== ENTRIES SHOWN ==
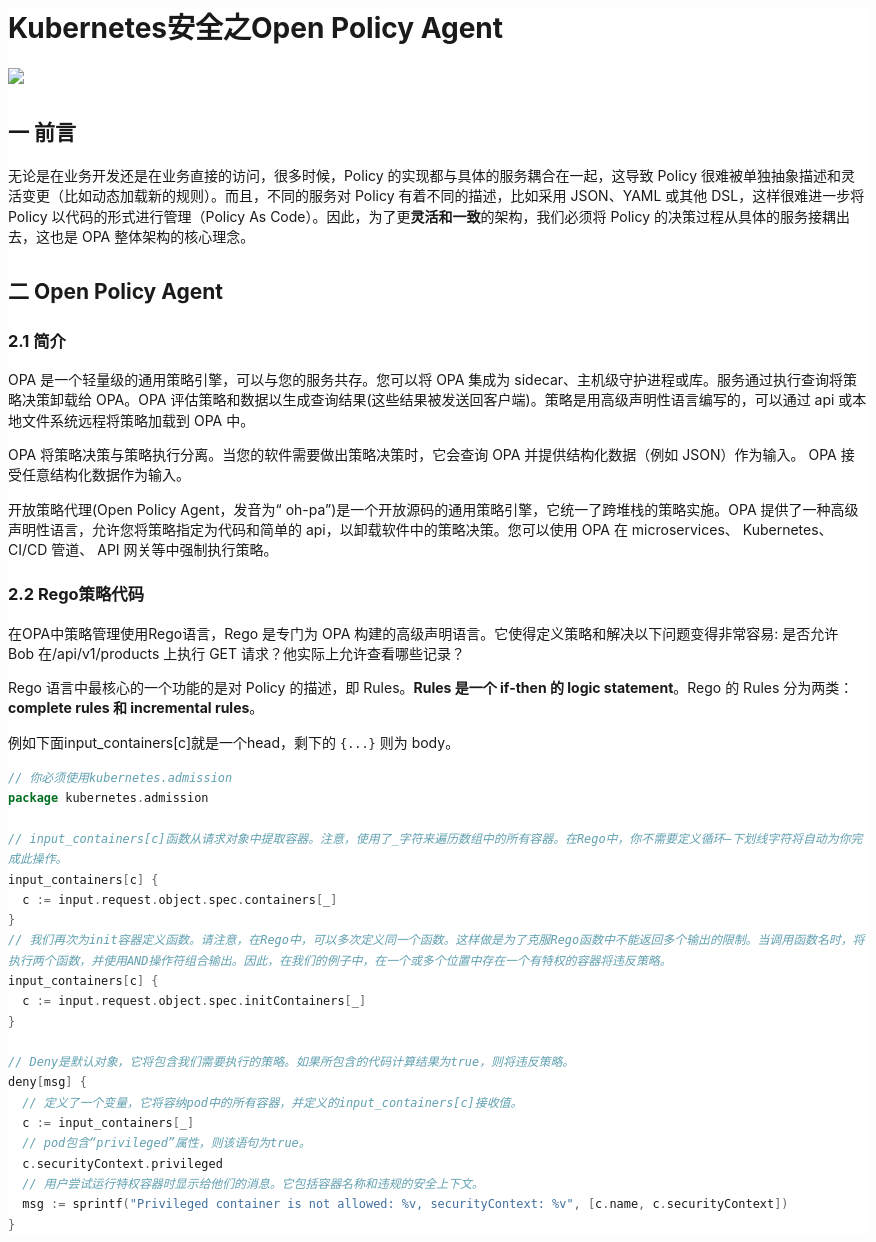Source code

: # Kubernetes安全之Open Policy Agent

![](https://kaliarch-bucket-1251990360.cos.ap-beijing.myqcloud.com/blog_img/20220302131958.png)

## 一 前言

无论是在业务开发还是在业务直接的访问，很多时候，Policy 的实现都与具体的服务耦合在一起，这导致 Policy 很难被单独抽象描述和灵活变更（比如动态加载新的规则）。而且，不同的服务对 Policy 有着不同的描述，比如采用 JSON、YAML 或其他 DSL，这样很难进一步将 Policy 以代码的形式进行管理（Policy As Code）。因此，为了更**灵活和一致**的架构，我们必须将 Policy 的决策过程从具体的服务接耦出去，这也是 OPA 整体架构的核心理念。

## 二 Open Policy Agent

### 2.1 简介

OPA 是一个轻量级的通用策略引擎，可以与您的服务共存。您可以将 OPA 集成为 sidecar、主机级守护进程或库。服务通过执行查询将策略决策卸载给 OPA。OPA 评估策略和数据以生成查询结果(这些结果被发送回客户端)。策略是用高级声明性语言编写的，可以通过 api 或本地文件系统远程将策略加载到 OPA 中。

OPA 将策略决策与策略执行分离。当您的软件需要做出策略决策时，它会查询 OPA 并提供结构化数据（例如 JSON）作为输入。 OPA 接受任意结构化数据作为输入。

开放策略代理(Open Policy Agent，发音为“ oh-pa”)是一个开放源码的通用策略引擎，它统一了跨堆栈的策略实施。OPA 提供了一种高级声明性语言，允许您将策略指定为代码和简单的 api，以卸载软件中的策略决策。您可以使用 OPA 在 microservices、 Kubernetes、 CI/CD 管道、 API 网关等中强制执行策略。

### 2.2 Rego策略代码

在OPA中策略管理使用Rego语言，Rego 是专门为 OPA 构建的高级声明语言。它使得定义策略和解决以下问题变得非常容易: 是否允许 Bob 在/api/v1/products 上执行 GET 请求？他实际上允许查看哪些记录？

Rego 语言中最核心的一个功能的是对 Policy 的描述，即 Rules。**Rules 是一个 if-then 的 logic statement**。Rego 的 Rules 分为两类：**complete rules 和 incremental rules**。

例如下面input_containers[c]就是一个head，剩下的 `{...}` 则为 body。

```go
// 你必须使用kubernetes.admission
package kubernetes.admission

// input_containers[c]函数从请求对象中提取容器。注意，使用了_字符来遍历数组中的所有容器。在Rego中，你不需要定义循环—下划线字符将自动为你完成此操作。
input_containers[c] {
  c := input.request.object.spec.containers[_]
}
// 我们再次为init容器定义函数。请注意，在Rego中，可以多次定义同一个函数。这样做是为了克服Rego函数中不能返回多个输出的限制。当调用函数名时，将执行两个函数，并使用AND操作符组合输出。因此，在我们的例子中，在一个或多个位置中存在一个有特权的容器将违反策略。
input_containers[c] {
  c := input.request.object.spec.initContainers[_]
}

// Deny是默认对象，它将包含我们需要执行的策略。如果所包含的代码计算结果为true，则将违反策略。
deny[msg] {
  // 定义了一个变量，它将容纳pod中的所有容器，并定义的input_containers[c]接收值。
  c := input_containers[_]
  // pod包含“privileged”属性，则该语句为true。
  c.securityContext.privileged
  // 用户尝试运行特权容器时显示给他们的消息。它包括容器名称和违规的安全上下文。
  msg := sprintf("Privileged container is not allowed: %v, securityContext: %v", [c.name, c.securityContext])
}

```
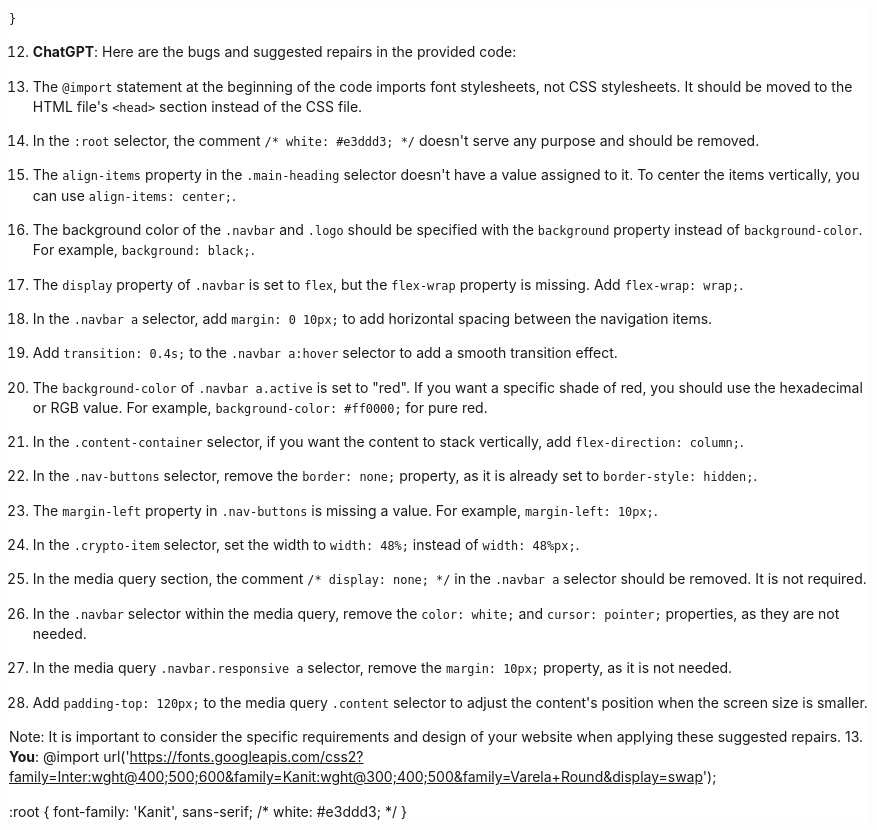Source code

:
 ```css
}

```
12. **ChatGPT**: Here are the bugs and suggested repairs in the provided code:

1. The `@import` statement at the beginning of the code imports font stylesheets, not CSS stylesheets. It should be moved to the HTML file's `<head>` section instead of the CSS file.

2. In the `:root` selector, the comment `/* white: #e3ddd3; */` doesn't serve any purpose and should be removed.

3. The `align-items` property in the `.main-heading` selector doesn't have a value assigned to it. To center the items vertically, you can use `align-items: center;`.

4. The background color of the `.navbar` and `.logo` should be specified with the `background` property instead of `background-color`. For example, `background: black;`.

5. The `display` property of `.navbar` is set to `flex`, but the `flex-wrap` property is missing. Add `flex-wrap: wrap;`.

6. In the `.navbar a` selector, add `margin: 0 10px;` to add horizontal spacing between the navigation items.

7. Add `transition: 0.4s;` to the `.navbar a:hover` selector to add a smooth transition effect.

8. The `background-color` of `.navbar a.active` is set to "red". If you want a specific shade of red, you should use the hexadecimal or RGB value. For example, `background-color: #ff0000;` for pure red.

9. In the `.content-container` selector, if you want the content to stack vertically, add `flex-direction: column;`.

10. In the `.nav-buttons` selector, remove the `border: none;` property, as it is already set to `border-style: hidden;`.

11. The `margin-left` property in `.nav-buttons` is missing a value. For example, `margin-left: 10px;`.

12. In the `.crypto-item` selector, set the width to `width: 48%;` instead of `width: 48%px;`.

13. In the media query section, the comment `/* display: none; */` in the `.navbar a` selector should be removed. It is not required.

14. In the `.navbar` selector within the media query, remove the `color: white;` and `cursor: pointer;` properties, as they are not needed.

15. In the media query `.navbar.responsive a` selector, remove the `margin: 10px;` property, as it is not needed.

16. Add `padding-top: 120px;` to the media query `.content` selector to adjust the content's position when the screen size is smaller.

Note: It is important to consider the specific requirements and design of your website when applying these suggested repairs.
13. **You**: @import url('https://fonts.googleapis.com/css2?family=Inter:wght@400;500;600&family=Kanit:wght@300;400;500&family=Varela+Round&display=swap');

:root {
  font-family: 'Kanit', sans-serif;
  /* white: #e3ddd3; */
}
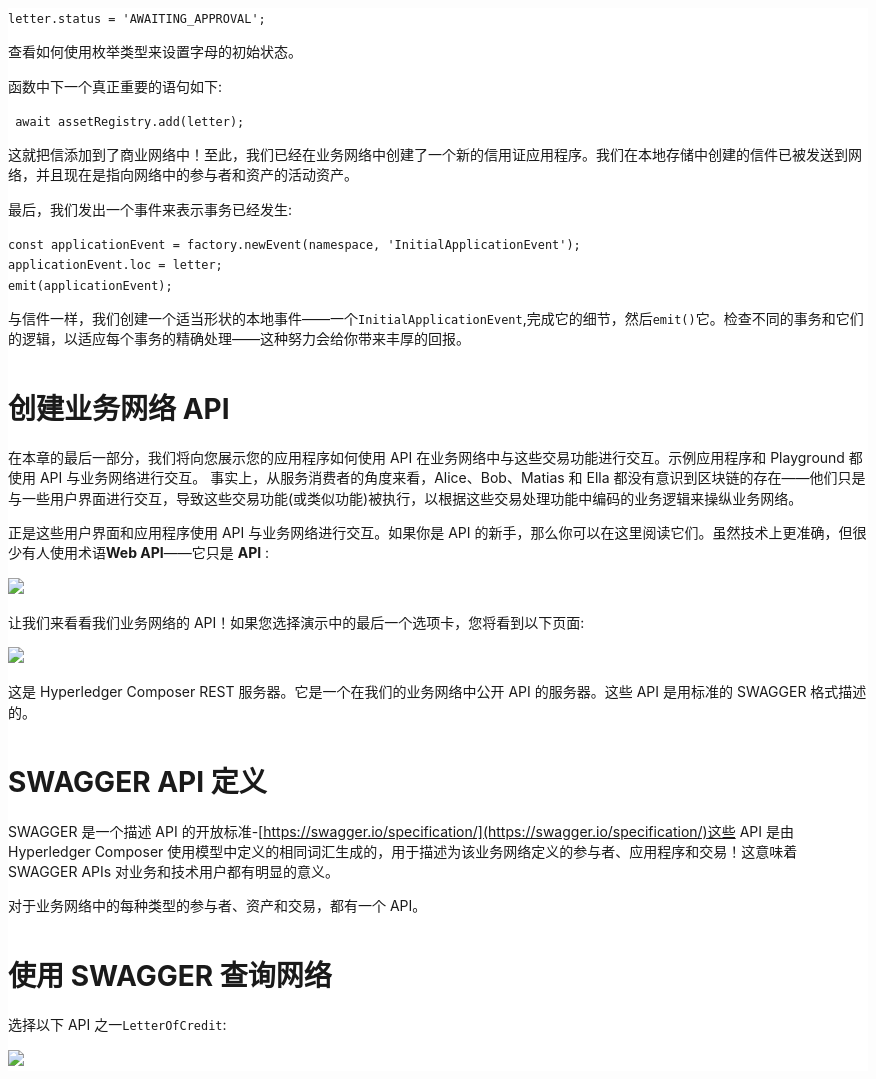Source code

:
 ```
letter.status = 'AWAITING_APPROVAL';
```

查看如何使用枚举类型来设置字母的初始状态。

函数中下一个真正重要的语句如下:

```
 await assetRegistry.add(letter);
```

这就把信添加到了商业网络中！至此，我们已经在业务网络中创建了一个新的信用证应用程序。我们在本地存储中创建的信件已被发送到网络，并且现在是指向网络中的参与者和资产的活动资产。

最后，我们发出一个事件来表示事务已经发生:

```
const applicationEvent = factory.newEvent(namespace, 'InitialApplicationEvent');
applicationEvent.loc = letter;
emit(applicationEvent);
```

与信件一样，我们创建一个适当形状的本地事件——一个`InitialApplicationEvent`,完成它的细节，然后`emit()`它。检查不同的事务和它们的逻辑，以适应每个事务的精确处理——这种努力会给你带来丰厚的回报。

# 创建业务网络 API

在本章的最后一部分，我们将向您展示您的应用程序如何使用 API 在业务网络中与这些交易功能进行交互。示例应用程序和 Playground 都使用 API 与业务网络进行交互。
事实上，从服务消费者的角度来看，Alice、Bob、Matias 和 Ella 都没有意识到区块链的存在——他们只是与一些用户界面进行交互，导致这些交易功能(或类似功能)被执行，以根据这些交易处理功能中编码的业务逻辑来操纵业务网络。

正是这些用户界面和应用程序使用 API 与业务网络进行交互。如果你是 API 的新手，那么你可以在这里阅读它们。虽然技术上更准确，但很少有人使用术语**Web API**——它只是 **API** :

![](assets/9d1b5275-c84a-460e-baec-0d7e92b916a6.png)

让我们来看看我们业务网络的 API！如果您选择演示中的最后一个选项卡，您将看到以下页面:

![](assets/505ea27d-4faa-4296-809a-1e08d2508b87.png)

这是 Hyperledger Composer REST 服务器。它是一个在我们的业务网络中公开 API 的服务器。这些 API 是用标准的 SWAGGER 格式描述的。

# SWAGGER API 定义

SWAGGER 是一个描述 API 的开放标准-[https://swagger.io/specification/](https://swagger.io/specification/)这些 API 是由 Hyperledger Composer 使用模型中定义的相同词汇生成的，用于描述为该业务网络定义的参与者、应用程序和交易！这意味着 SWAGGER APIs 对业务和技术用户都有明显的意义。

对于业务网络中的每种类型的参与者、资产和交易，都有一个 API。

# 使用 SWAGGER 查询网络

选择以下 API 之一`LetterOfCredit`:

![](assets/7ff0eb02-2df6-4dde-878d-8806ef26e4ba.png)
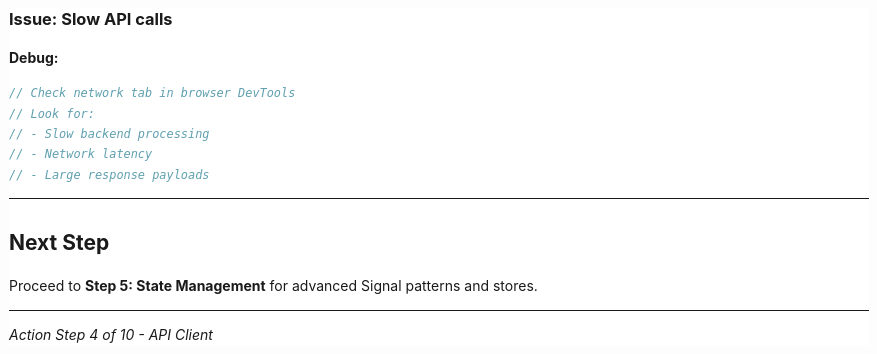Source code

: ### Issue: Slow API calls

**Debug:**
```typescript
// Check network tab in browser DevTools
// Look for:
// - Slow backend processing
// - Network latency
// - Large response payloads
```

---

## Next Step

Proceed to **Step 5: State Management** for advanced Signal patterns and stores.

---

*Action Step 4 of 10 - API Client*

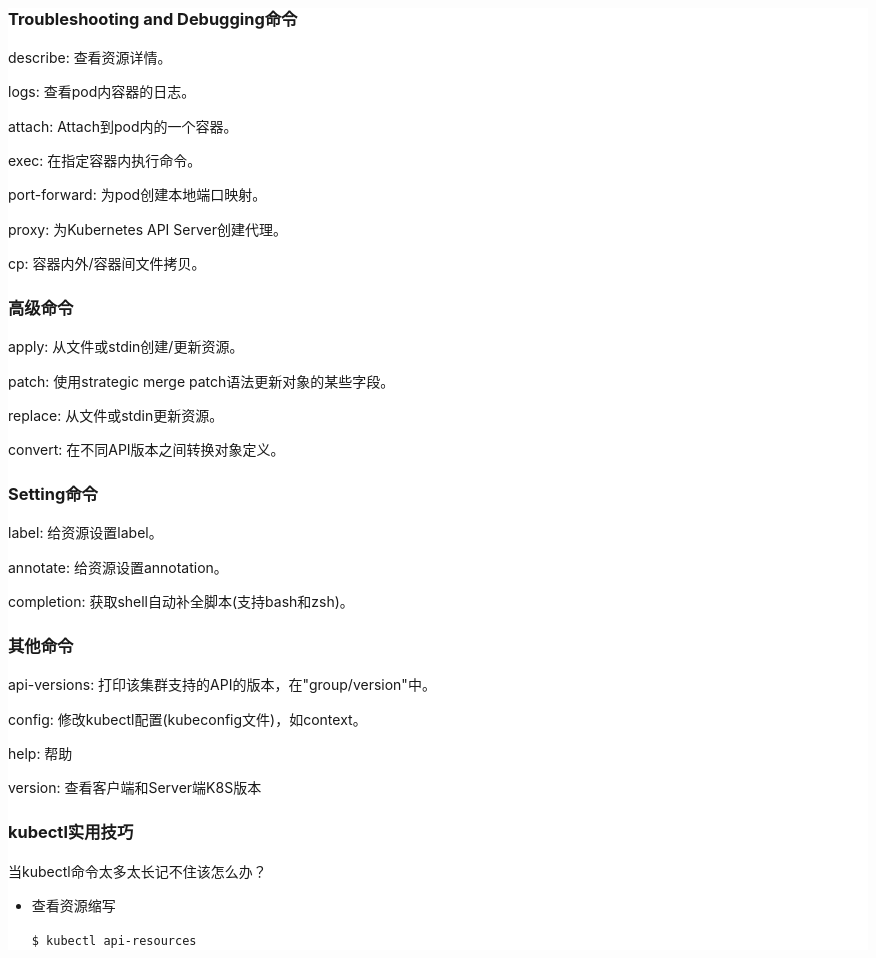 ### Troubleshooting and Debugging命令

describe:  查看资源详情。

logs:  查看pod内容器的日志。

attach:  Attach到pod内的一个容器。

exec:  在指定容器内执行命令。

port-forward:  为pod创建本地端口映射。

proxy:  为Kubernetes API Server创建代理。

cp:  容器内外/容器间文件拷贝。



### 高级命令

apply:  从文件或stdin创建/更新资源。

patch:  使用strategic merge patch语法更新对象的某些字段。

replace:  从文件或stdin更新资源。

convert:  在不同API版本之间转换对象定义。



### Setting命令

label:  给资源设置label。

annotate:  给资源设置annotation。

completion:  获取shell自动补全脚本(支持bash和zsh)。



### 其他命令

api-versions: 打印该集群支持的API的版本，在"group/version"中。

config:  修改kubectl配置(kubeconfig文件)，如context。

help:  帮助

version:  查看客户端和Server端K8S版本



### kubectl实用技巧

当kubectl命令太多太长记不住该怎么办？

* 查看资源缩写

  ``` shell
  $ kubectl api-resources
  ```

  
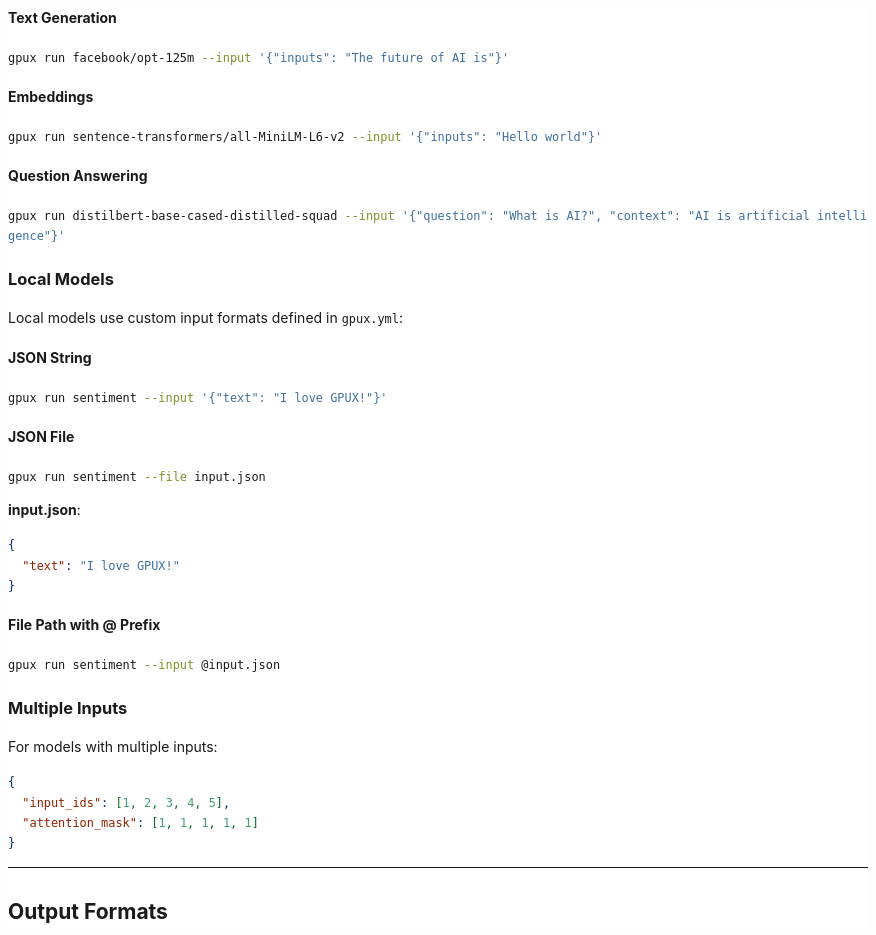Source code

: #### Text Generation
```bash
gpux run facebook/opt-125m --input '{"inputs": "The future of AI is"}'
```

#### Embeddings
```bash
gpux run sentence-transformers/all-MiniLM-L6-v2 --input '{"inputs": "Hello world"}'
```

#### Question Answering
```bash
gpux run distilbert-base-cased-distilled-squad --input '{"question": "What is AI?", "context": "AI is artificial intelligence"}'
```

### Local Models

Local models use custom input formats defined in `gpux.yml`:

#### JSON String
```bash
gpux run sentiment --input '{"text": "I love GPUX!"}'
```

#### JSON File
```bash
gpux run sentiment --file input.json
```

**input.json**:
```json
{
  "text": "I love GPUX!"
}
```

#### File Path with @ Prefix
```bash
gpux run sentiment --input @input.json
```

### Multiple Inputs

For models with multiple inputs:

```json
{
  "input_ids": [1, 2, 3, 4, 5],
  "attention_mask": [1, 1, 1, 1, 1]
}
```

---

## Output Formats
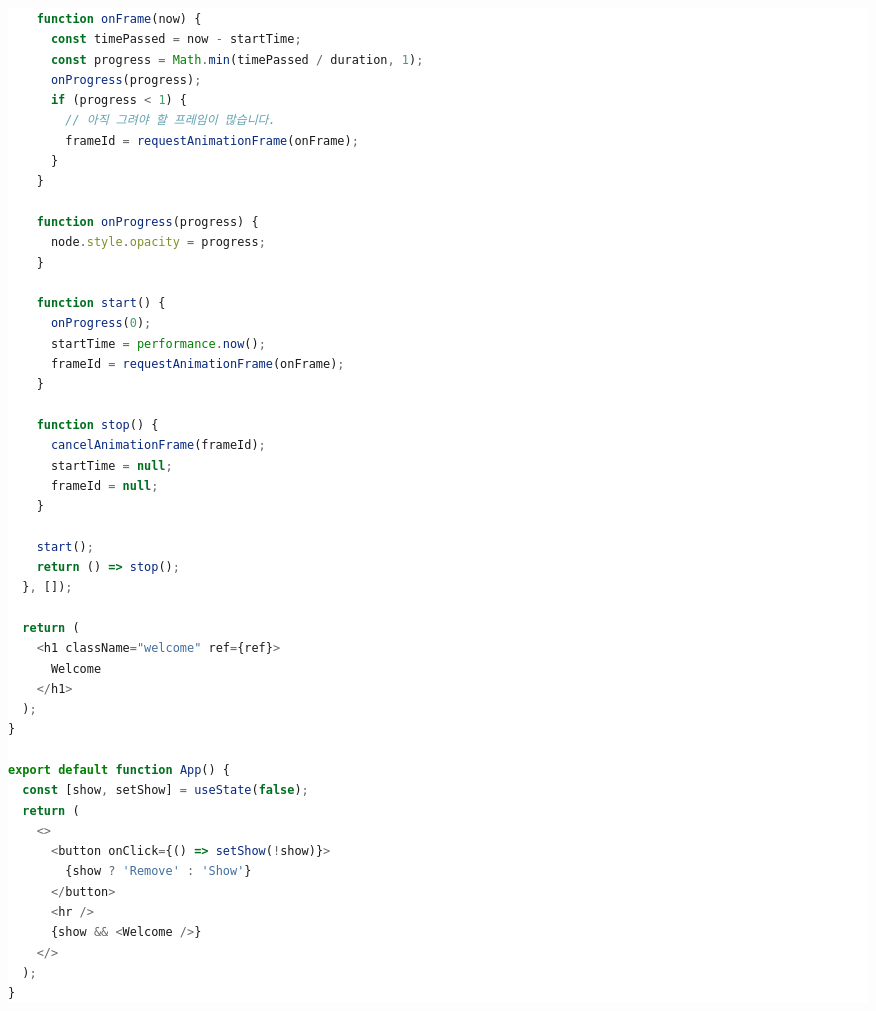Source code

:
 ```js
    function onFrame(now) {
      const timePassed = now - startTime;
      const progress = Math.min(timePassed / duration, 1);
      onProgress(progress);
      if (progress < 1) {
        // 아직 그려야 할 프레임이 많습니다.
        frameId = requestAnimationFrame(onFrame);
      }
    }

    function onProgress(progress) {
      node.style.opacity = progress;
    }

    function start() {
      onProgress(0);
      startTime = performance.now();
      frameId = requestAnimationFrame(onFrame);
    }

    function stop() {
      cancelAnimationFrame(frameId);
      startTime = null;
      frameId = null;
    }

    start();
    return () => stop();
  }, []);

  return (
    <h1 className="welcome" ref={ref}>
      Welcome
    </h1>
  );
}

export default function App() {
  const [show, setShow] = useState(false);
  return (
    <>
      <button onClick={() => setShow(!show)}>
        {show ? 'Remove' : 'Show'}
      </button>
      <hr />
      {show && <Welcome />}
    </>
  );
}
```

== HOW TO COMPLETE THIS TASK ==
Scan the data for the string "white" and copy each line in which it occurs.

== SOLUTION TO THIS PROBLEM ==
2. In the `:root` selector, the comment `/* white: #e3ddd3; */` doesn't serve any purpose and should be removed.
14. In the `.navbar` selector within the media query, remove the `color: white;` and `cursor: pointer;` properties, as they are not needed.
  /* white: #e3ddd3; */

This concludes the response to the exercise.